O que fizemos foi criar uma nova categoria: colónias com 10 por cento de concentração, mais duradouras, mas frescas. É um perfume ideal para o nosso clima mediterrânico.

A marca também aposta em edições limitadas. Porquê?
É uma forma de manter a marca viva e interessante. Estas edições criam urgência e curiosidade. É uma lei de mercado, sim, mas também uma forma de dar espaço à criatividade.
Houve maquilhagem nos anos 40. Essa vertente pode voltar?
Não é que tenha sido um grande eixo de desenvolvimento, mas fizemo-lo no fim dos anos 40, com um blush.
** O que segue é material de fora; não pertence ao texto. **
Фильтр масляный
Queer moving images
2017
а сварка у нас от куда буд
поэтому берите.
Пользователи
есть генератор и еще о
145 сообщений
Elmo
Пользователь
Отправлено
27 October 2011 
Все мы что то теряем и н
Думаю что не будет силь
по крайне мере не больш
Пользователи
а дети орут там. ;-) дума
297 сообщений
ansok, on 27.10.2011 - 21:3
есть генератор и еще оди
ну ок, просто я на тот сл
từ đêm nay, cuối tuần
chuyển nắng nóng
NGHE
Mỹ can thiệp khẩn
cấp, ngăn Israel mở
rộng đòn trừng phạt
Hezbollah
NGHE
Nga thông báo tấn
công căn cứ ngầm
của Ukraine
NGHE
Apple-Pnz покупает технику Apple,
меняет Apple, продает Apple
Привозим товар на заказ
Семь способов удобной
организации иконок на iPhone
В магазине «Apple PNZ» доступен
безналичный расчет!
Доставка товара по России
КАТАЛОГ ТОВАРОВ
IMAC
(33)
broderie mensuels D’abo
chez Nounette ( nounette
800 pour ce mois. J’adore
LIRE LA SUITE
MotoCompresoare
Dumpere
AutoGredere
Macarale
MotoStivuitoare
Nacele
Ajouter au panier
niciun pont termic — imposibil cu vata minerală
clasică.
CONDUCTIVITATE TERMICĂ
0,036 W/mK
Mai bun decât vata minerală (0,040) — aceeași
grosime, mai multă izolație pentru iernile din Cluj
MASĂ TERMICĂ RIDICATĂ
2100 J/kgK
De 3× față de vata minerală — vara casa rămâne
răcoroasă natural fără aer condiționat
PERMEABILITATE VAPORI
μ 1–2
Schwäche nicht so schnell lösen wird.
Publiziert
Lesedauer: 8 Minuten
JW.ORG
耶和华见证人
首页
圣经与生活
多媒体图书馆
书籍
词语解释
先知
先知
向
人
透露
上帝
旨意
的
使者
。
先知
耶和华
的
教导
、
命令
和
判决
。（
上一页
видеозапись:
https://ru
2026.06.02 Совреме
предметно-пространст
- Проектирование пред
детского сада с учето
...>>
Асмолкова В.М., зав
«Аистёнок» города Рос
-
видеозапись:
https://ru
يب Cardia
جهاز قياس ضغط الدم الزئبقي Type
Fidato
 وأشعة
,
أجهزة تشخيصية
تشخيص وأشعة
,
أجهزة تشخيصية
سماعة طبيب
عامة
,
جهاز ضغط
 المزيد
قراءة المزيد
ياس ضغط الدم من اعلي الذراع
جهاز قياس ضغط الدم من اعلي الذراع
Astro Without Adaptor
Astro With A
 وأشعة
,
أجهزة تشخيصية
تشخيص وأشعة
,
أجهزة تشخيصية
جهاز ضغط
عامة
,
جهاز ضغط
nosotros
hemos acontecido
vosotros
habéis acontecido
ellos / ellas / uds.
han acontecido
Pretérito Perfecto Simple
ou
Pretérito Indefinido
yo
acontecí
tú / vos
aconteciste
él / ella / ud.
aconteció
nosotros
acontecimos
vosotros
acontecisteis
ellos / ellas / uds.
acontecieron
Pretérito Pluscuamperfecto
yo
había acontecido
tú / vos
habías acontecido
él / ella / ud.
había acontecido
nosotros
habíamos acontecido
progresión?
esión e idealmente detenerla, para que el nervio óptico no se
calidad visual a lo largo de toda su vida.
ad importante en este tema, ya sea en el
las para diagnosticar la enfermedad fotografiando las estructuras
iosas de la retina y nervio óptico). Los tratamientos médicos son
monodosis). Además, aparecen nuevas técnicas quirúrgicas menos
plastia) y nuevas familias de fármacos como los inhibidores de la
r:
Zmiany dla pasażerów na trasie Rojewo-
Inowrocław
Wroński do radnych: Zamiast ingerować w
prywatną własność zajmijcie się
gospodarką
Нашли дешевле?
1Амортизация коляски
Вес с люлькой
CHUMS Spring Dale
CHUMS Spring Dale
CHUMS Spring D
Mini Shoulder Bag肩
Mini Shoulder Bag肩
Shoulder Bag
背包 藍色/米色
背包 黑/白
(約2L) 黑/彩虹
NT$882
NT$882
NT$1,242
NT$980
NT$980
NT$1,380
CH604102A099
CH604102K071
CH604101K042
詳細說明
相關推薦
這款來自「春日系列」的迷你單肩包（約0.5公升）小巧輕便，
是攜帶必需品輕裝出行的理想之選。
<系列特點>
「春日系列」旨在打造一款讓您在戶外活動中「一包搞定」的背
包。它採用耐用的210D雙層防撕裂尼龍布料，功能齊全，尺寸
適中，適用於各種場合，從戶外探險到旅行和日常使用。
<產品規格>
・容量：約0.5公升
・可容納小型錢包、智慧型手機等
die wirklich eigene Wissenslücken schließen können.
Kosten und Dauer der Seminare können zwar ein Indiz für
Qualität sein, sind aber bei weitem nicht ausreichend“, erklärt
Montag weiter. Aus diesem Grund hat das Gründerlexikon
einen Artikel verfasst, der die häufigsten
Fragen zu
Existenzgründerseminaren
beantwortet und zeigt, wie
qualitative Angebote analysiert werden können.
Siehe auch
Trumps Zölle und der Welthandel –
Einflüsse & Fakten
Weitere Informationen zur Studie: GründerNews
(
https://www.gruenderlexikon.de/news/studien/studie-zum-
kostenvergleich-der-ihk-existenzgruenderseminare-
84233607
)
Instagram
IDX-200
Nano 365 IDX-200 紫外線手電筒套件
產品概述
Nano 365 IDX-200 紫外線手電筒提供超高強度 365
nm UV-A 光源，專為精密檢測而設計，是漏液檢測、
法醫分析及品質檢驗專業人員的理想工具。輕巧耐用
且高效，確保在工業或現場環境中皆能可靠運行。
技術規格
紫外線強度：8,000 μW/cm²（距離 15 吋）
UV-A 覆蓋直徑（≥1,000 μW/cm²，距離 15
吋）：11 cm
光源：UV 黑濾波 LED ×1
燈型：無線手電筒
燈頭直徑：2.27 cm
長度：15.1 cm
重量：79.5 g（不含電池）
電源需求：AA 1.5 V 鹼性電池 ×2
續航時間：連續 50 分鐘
Não temos como objetivo relançar maquilhagem – existem mil outras coisas para fazer antes na área de skincare, perfumes e cuidados de corpo –, mas é um exemplo de como a Benamôr é uma marca com uma história profundamente enraizada na beleza global.
Qual é a filosofia da Benamôr no que toca à beleza? O nome da marca tem algo a dizer sobre isso?
É esta ideia de que a beleza é uma coisa aberta, universal, que não se impõe, que se respeita, esta noção de generosidade da beleza que estamos a desenvolver para que faça parte dos valores da marca. A autenticidade faz com que sejamos muito credíveis, muito ligados ao wellbeing (bem-estar, em português). E o engraçado é que bem-estar está na raiz da palavra da marca: “Ben” vem de bem-estar, “amôr” é amor.
Como equilibram tradição e inovação?
A dificuldade deste tipo de marca é sempre encontrar o equilíbrio entre a manutenção e o respeito pelo ADN do passado e uma força de inovação de se adaptar permanentemente ao que são as exigências dos consumidores modernos.
É muito importante ficarmos conectados com o mundo. Portugal é um país fabuloso do ponto de vista da tradição, da cultura, mas não é o centro da cosmética mundial. Portanto, evidentemente, temos de estar muito conectados para trazer esta inovação para o que fazemos em termos de pesquisa de fórmulas ou de ingredientes.
Como é liderar uma marca tão portuguesa, sendo francês?
Vivo em Portugal há 24 anos. A minha mulher é portuguesa e os meus filhos têm dupla nacionalidade, e sempre acreditei que a criatividade vem da mistura cultural. Ter outra perspetiva ajuda a questionar e a inovar. A riqueza está na confrontação das ideias.
A indústria cosmética é muito feminina. Como é ser um homem nesta realidade?
Na fábrica, cerca de 75 por cento dos colaboradores são mulheres. Sempre trabalhei nesse ambiente e nunca senti uma diferença negativa. Um homem pode trazer um olhar diferente, talvez mais racional, mas o essencial é ter sensibilidade. Eu fui educado para isso, talvez por ter um pai dermatologista.
O que distingue a Benamôr hoje?
A legitimidade. Não fazemos nada que não tenha raiz na marca. Temos uma herança autêntica, e isso dá-nos credibilidade. E temos uma missão: reeducar o consumidor, mostrar que a beleza portuguesa tem valor. Este é o nosso ano. É o ano de Portugal.
O que podemos esperar a seguir?
Mais colónias extraordinárias. Depois da Íris, lançada em 2024, vem aí uma grande surpresa. E claro, vamos continuar a celebrar o nosso centenário com produtos que falam por si. Queremos que, quando se pensar em beleza portuguesa, se pense: Benamôr.
Qual é o seu produto favorito da Benamôr?
O gel de banho Alecrim, que uso todas as manhãs – acorda-me, dá-me energia. E o creme de mãos Alantoíne está sempre no meu carro. Uso também uma água de colónia, que é a Figo Fogo.
E qual é o bestseller da Benamôr?
O creme de mãos Alantoíne, sem dúvida. Em unidades e volume, o formato de 30 ml é o bestseller mundial. É tipicamente português. Uma grande homenagem.
Madalena Alçada Baptista é jornalista há vinte anos, muitos deles dedicados à área da beleza. A sua personalidade curiosa e formação em jornalismo de investigação levaram-na a entrevistar perfumistas, cientistas, marketeers e fundadores de marcas que amamos, e é isso que faz mensalmente na Miranda, em #BeautyInsider.